▶ TEXT SECTION

Dylan Hicks Q&A


Dylan Hicks has written five albums, two novels and countless essays.

“I want writing to be fun, engaging, and challenging; if it’s compelling me to come back to it, and if I suspect it won’t be universally tedious to others, I trust it’s worth pursuing.”

That McEnroe cover for your album Ad Out. When did you know you wanted that image as a cover?

For readers who might not understand the reference, I’ll explain that “ad out” is a tennis score called out by the server or judge when, after deuce has been reached, the receiver is one point away from winning the game. Many of the album’s narrators, I thought, were like those servers, beset but not defeated. (For balance, the album also has three songs whose lyrics might be called domestic realism, sung by happier characters loosely patterned after myself.) Anyway, Leo Mason’s photo of McEnroe lying exhausted on the Wimbledon grass seemed in the spirit, so I asked the artist Jacob Allers-Hatlie if he could use the photo as a model for a cover painting. I originally imagined the figure’s McEnrovian features would be obscured, but Jacob was right to keep them pretty much intact. Jacob’s a lot younger than I am and was hardly familiar with McEnroe, and I think that distance—like a game of telephone—made the cover image more interesting.

I really loved Amateurs, to the point when the movie The Wife came out I thought you should get royalties. You write cinematically. Is that a conscious decision?

I should say that Meg Wolitzer’s The Wife, from which the movie was adapted, came out about a decade before Amateurs, so probably the royalties should trickle in the other direction. I read and admired another of Wolitzer’s novels but didn’t read The Wife, and for better or worse I avoided stories about ghostwriting while I was working on the novel. Though my novel tells a different sort of story, it is tied to the history of women being uncredited or undercredited for writing or contributing significantly to work attributed to men, a history handled with more depth by writers other than I. I tried not to trivialize the issue. Regarding cinematic influences, I haven’t written with an eye toward a long-shot adaptation, but film has so pervasively changed how we see things, it’s hard for me to imagine a scene without at some point framing that mental image cinematographically. Also, Amateurs draws loosely on romantic comedy, from Jane Austen to Hollywood, though I was carefree with the form. These acknowledgements made, my novels contain a lot of interiority and time-hopping of the type easier to manage on the page; I reckon they’d struggle on the screen. In light of that, directors and studios should know that I’m willing to sell rights on the cheap.

▶ WORK REQUEST A
Can you rewrite the records, starting at the first line and ending at the line containing "Norveç Tış işler", as a Markdown table with columns Row and Content? Number each line and leave out blank lines.

▶ LISTED RECORDS
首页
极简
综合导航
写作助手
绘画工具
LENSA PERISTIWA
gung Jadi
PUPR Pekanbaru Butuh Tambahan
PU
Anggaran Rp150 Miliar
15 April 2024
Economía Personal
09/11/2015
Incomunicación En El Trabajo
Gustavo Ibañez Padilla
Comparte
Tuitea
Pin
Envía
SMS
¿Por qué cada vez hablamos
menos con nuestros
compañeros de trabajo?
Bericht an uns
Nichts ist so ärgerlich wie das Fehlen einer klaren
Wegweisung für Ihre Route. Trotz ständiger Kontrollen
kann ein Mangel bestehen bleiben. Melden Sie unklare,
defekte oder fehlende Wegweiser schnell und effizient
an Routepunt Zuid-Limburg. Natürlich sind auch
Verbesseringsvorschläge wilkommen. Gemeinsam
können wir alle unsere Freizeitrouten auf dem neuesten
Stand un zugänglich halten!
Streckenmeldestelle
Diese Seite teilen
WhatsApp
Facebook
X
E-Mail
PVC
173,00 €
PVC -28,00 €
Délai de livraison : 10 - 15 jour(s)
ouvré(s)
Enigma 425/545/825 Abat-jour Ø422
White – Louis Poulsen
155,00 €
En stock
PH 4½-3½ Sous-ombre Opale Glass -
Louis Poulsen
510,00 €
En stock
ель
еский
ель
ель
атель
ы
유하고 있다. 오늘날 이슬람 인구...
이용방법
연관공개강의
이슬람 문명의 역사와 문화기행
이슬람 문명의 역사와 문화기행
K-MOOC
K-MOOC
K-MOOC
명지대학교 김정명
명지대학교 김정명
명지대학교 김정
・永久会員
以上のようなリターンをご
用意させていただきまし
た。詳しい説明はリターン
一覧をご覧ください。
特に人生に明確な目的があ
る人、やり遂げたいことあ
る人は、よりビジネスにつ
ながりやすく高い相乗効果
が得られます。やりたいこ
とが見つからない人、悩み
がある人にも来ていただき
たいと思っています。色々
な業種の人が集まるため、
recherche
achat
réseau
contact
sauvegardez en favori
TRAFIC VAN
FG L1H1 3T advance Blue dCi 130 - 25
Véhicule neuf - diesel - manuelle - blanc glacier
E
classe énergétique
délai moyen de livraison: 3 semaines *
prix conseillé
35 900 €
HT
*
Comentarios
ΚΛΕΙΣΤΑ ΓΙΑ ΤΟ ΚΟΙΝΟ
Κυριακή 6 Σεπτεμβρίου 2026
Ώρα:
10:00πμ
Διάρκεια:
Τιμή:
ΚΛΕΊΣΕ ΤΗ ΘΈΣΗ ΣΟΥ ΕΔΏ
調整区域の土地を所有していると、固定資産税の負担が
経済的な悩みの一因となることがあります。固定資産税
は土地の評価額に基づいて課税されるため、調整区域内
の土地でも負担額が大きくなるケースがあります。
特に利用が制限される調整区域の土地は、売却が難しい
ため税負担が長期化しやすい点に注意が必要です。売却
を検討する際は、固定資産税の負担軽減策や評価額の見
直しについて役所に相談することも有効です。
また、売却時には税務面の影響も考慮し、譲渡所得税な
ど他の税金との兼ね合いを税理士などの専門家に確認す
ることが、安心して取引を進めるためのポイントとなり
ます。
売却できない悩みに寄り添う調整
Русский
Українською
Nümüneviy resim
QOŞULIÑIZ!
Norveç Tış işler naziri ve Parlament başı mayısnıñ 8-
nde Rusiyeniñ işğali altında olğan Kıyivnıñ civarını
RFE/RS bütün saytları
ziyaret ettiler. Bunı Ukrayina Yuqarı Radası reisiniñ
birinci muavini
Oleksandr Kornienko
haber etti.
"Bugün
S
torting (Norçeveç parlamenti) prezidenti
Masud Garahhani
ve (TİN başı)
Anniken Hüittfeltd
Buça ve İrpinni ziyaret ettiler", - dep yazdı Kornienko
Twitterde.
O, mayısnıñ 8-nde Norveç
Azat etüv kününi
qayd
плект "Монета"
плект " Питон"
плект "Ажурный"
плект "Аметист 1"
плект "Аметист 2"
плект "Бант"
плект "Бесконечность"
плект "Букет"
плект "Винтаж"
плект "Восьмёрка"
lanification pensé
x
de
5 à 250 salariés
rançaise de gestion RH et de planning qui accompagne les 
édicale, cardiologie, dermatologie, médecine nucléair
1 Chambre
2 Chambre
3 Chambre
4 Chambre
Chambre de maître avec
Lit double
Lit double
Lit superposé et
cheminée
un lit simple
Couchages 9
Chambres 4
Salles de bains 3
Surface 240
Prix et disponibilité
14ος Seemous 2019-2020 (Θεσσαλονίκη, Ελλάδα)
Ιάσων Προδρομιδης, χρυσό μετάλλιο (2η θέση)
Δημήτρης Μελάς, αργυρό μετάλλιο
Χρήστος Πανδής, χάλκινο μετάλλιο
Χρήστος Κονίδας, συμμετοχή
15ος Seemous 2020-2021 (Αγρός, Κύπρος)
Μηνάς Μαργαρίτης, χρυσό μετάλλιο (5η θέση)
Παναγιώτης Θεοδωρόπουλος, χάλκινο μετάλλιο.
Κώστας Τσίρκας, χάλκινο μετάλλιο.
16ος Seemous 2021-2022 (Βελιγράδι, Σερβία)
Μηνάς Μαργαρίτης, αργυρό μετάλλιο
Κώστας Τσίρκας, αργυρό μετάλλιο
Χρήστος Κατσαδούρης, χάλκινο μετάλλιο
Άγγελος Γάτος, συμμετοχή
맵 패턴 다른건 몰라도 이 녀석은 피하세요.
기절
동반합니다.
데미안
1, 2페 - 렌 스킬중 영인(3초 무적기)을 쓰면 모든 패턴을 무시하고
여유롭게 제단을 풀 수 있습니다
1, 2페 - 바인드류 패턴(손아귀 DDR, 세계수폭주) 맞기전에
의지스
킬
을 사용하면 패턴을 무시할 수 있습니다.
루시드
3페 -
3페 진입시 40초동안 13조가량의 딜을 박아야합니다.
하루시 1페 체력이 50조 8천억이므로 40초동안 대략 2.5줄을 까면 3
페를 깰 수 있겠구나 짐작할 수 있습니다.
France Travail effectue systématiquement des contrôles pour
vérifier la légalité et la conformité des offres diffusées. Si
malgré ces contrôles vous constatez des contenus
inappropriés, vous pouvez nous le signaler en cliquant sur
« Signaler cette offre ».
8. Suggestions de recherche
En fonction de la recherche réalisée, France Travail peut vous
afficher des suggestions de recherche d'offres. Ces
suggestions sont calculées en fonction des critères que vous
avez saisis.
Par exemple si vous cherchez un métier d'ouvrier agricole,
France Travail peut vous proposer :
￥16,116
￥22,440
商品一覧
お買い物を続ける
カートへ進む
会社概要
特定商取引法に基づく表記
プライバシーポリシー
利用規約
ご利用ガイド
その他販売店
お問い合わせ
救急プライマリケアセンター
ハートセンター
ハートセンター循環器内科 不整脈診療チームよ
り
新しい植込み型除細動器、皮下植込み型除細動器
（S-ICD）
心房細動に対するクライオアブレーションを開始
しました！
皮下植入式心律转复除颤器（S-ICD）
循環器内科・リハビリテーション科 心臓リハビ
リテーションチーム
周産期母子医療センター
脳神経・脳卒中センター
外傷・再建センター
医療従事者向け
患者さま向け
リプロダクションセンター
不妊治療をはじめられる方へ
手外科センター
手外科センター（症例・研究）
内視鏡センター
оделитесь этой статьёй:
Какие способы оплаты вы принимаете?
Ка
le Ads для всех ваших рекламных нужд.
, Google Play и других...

▶ WORK REQUEST B
Can you echo the whole Dylan Hicks Q&A back verbatim?

▶ REPLY A
| Row | Content |
|---|---|
| 1 | 首页 |
| 2 | 极简 |
| 3 | 综合导航 |
| 4 | 写作助手 |
| 5 | 绘画工具 |
| 6 | LENSA PERISTIWA |
| 7 | gung Jadi |
| 8 | PUPR Pekanbaru Butuh Tambahan |
| 9 | PU |
| 10 | Anggaran Rp150 Miliar |
| 11 | 15 April 2024 |
| 12 | Economía Personal |
| 13 | 09/11/2015 |
| 14 | Incomunicación En El Trabajo |
| 15 | Gustavo Ibañez Padilla |
| 16 | Comparte |
| 17 | Tuitea |
| 18 | Pin |
| 19 | Envía |
| 20 | SMS |
| 21 | ¿Por qué cada vez hablamos |
| 22 | menos con nuestros |
| 23 | compañeros de trabajo? |
| 24 | Bericht an uns |
| 25 | Nichts ist so ärgerlich wie das Fehlen einer klaren |
| 26 | Wegweisung für Ihre Route. Trotz ständiger Kontrollen |
| 27 | kann ein Mangel bestehen bleiben. Melden Sie unklare, |
| 28 | defekte oder fehlende Wegweiser schnell und effizient |
| 29 | an Routepunt Zuid-Limburg. Natürlich sind auch |
| 30 | Verbesseringsvorschläge wilkommen. Gemeinsam |
| 31 | können wir alle unsere Freizeitrouten auf dem neuesten |
| 32 | Stand un zugänglich halten! |
| 33 | Streckenmeldestelle |
| 34 | Diese Seite teilen |
| 35 | WhatsApp |
| 36 | Facebook |
| 37 | X |
| 38 | E-Mail |
| 39 | PVC |
| 40 | 173,00 € |
| 41 | PVC -28,00 € |
| 42 | Délai de livraison : 10 - 15 jour(s) |
| 43 | ouvré(s) |
| 44 | Enigma 425/545/825 Abat-jour Ø422 |
| 45 | White – Louis Poulsen |
| 46 | 155,00 € |
| 47 | En stock |
| 48 | PH 4½-3½ Sous-ombre Opale Glass - |
| 49 | Louis Poulsen |
| 50 | 510,00 € |
| 51 | En stock |
| 52 | ель |
| 53 | еский |
| 54 | ель |
| 55 | ель |
| 56 | атель |
| 57 | ы |
| 58 | 유하고 있다. 오늘날 이슬람 인구... |
| 59 | 이용방법 |
| 60 | 연관공개강의 |
| 61 | 이슬람 문명의 역사와 문화기행 |
| 62 | 이슬람 문명의 역사와 문화기행 |
| 63 | K-MOOC |
| 64 | K-MOOC |
| 65 | K-MOOC |
| 66 | 명지대학교 김정명 |
| 67 | 명지대학교 김정명 |
| 68 | 명지대학교 김정 |
| 69 | ・永久会員 |
| 70 | 以上のようなリターンをご |
| 71 | 用意させていただきまし |
| 72 | た。詳しい説明はリターン |
| 73 | 一覧をご覧ください。 |
| 74 | 特に人生に明確な目的があ |
| 75 | る人、やり遂げたいことあ |
| 76 | る人は、よりビジネスにつ |
| 77 | ながりやすく高い相乗効果 |
| 78 | が得られます。やりたいこ |
| 79 | とが見つからない人、悩み |
| 80 | がある人にも来ていただき |
| 81 | たいと思っています。色々 |
| 82 | な業種の人が集まるため、 |
| 83 | recherche |
| 84 | achat |
| 85 | réseau |
| 86 | contact |
| 87 | sauvegardez en favori |
| 88 | TRAFIC VAN |
| 89 | FG L1H1 3T advance Blue dCi 130 - 25 |
| 90 | Véhicule neuf - diesel - manuelle - blanc glacier |
| 91 | E |
| 92 | classe énergétique |
| 93 | délai moyen de livraison: 3 semaines * |
| 94 | prix conseillé |
| 95 | 35 900 € |
| 96 | HT |
| 97 | * |
| 98 | Comentarios |
| 99 | ΚΛΕΙΣΤΑ ΓΙΑ ΤΟ ΚΟΙΝΟ |
| 100 | Κυριακή 6 Σεπτεμβρίου 2026 |
| 101 | Ώρα: |
| 102 | 10:00πμ |
| 103 | Διάρκεια: |
| 104 | Τιμή: |
| 105 | ΚΛΕΊΣΕ ΤΗ ΘΈΣΗ ΣΟΥ ΕΔΏ |
| 106 | 調整区域の土地を所有していると、固定資産税の負担が |
| 107 | 経済的な悩みの一因となることがあります。固定資産税 |
| 108 | は土地の評価額に基づいて課税されるため、調整区域内 |
| 109 | の土地でも負担額が大きくなるケースがあります。 |
| 110 | 特に利用が制限される調整区域の土地は、売却が難しい |
| 111 | ため税負担が長期化しやすい点に注意が必要です。売却 |
| 112 | を検討する際は、固定資産税の負担軽減策や評価額の見 |
| 113 | 直しについて役所に相談することも有効です。 |
| 114 | また、売却時には税務面の影響も考慮し、譲渡所得税な |
| 115 | ど他の税金との兼ね合いを税理士などの専門家に確認す |
| 116 | ることが、安心して取引を進めるためのポイントとなり |
| 117 | ます。 |
| 118 | 売却できない悩みに寄り添う調整 |
| 119 | Русский |
| 120 | Українською |
| 121 | Nümüneviy resim |
| 122 | QOŞULIÑIZ! |
| 123 | Norveç Tış işler naziri ve Parlament başı mayısnıñ 8- |

▶ REPLY B
Dylan Hicks Q&A


Dylan Hicks has written five albums, two novels and countless essays.

“I want writing to be fun, engaging, and challenging; if it’s compelling me to come back to it, and if I suspect it won’t be universally tedious to others, I trust it’s worth pursuing.”

That McEnroe cover for your album Ad Out. When did you know you wanted that image as a cover?

For readers who might not understand the reference, I’ll explain that “ad out” is a tennis score called out by the server or judge when, after deuce has been reached, the receiver is one point away from winning the game. Many of the album’s narrators, I thought, were like those servers, beset but not defeated. (For balance, the album also has three songs whose lyrics might be called domestic realism, sung by happier characters loosely patterned after myself.) Anyway, Leo Mason’s photo of McEnroe lying exhausted on the Wimbledon grass seemed in the spirit, so I asked the artist Jacob Allers-Hatlie if he could use the photo as a model for a cover painting. I originally imagined the figure’s McEnrovian features would be obscured, but Jacob was right to keep them pretty much intact. Jacob’s a lot younger than I am and was hardly familiar with McEnroe, and I think that distance—like a game of telephone—made the cover image more interesting.

I really loved Amateurs, to the point when the movie The Wife came out I thought you should get royalties. You write cinematically. Is that a conscious decision?

I should say that Meg Wolitzer’s The Wife, from which the movie was adapted, came out about a decade before Amateurs, so probably the royalties should trickle in the other direction. I read and admired another of Wolitzer’s novels but didn’t read The Wife, and for better or worse I avoided stories about ghostwriting while I was working on the novel. Though my novel tells a different sort of story, it is tied to the history of women being uncredited or undercredited for writing or contributing significantly to work attributed to men, a history handled with more depth by writers other than I. I tried not to trivialize the issue. Regarding cinematic influences, I haven’t written with an eye toward a long-shot adaptation, but film has so pervasively changed how we see things, it’s hard for me to imagine a scene without at some point framing that mental image cinematographically. Also, Amateurs draws loosely on romantic comedy, from Jane Austen to Hollywood, though I was carefree with the form. These acknowledgements made, my novels contain a lot of interiority and time-hopping of the type easier to manage on the page; I reckon they’d struggle on the screen. In light of that, directors and studios should know that I’m willing to sell rights on the cheap.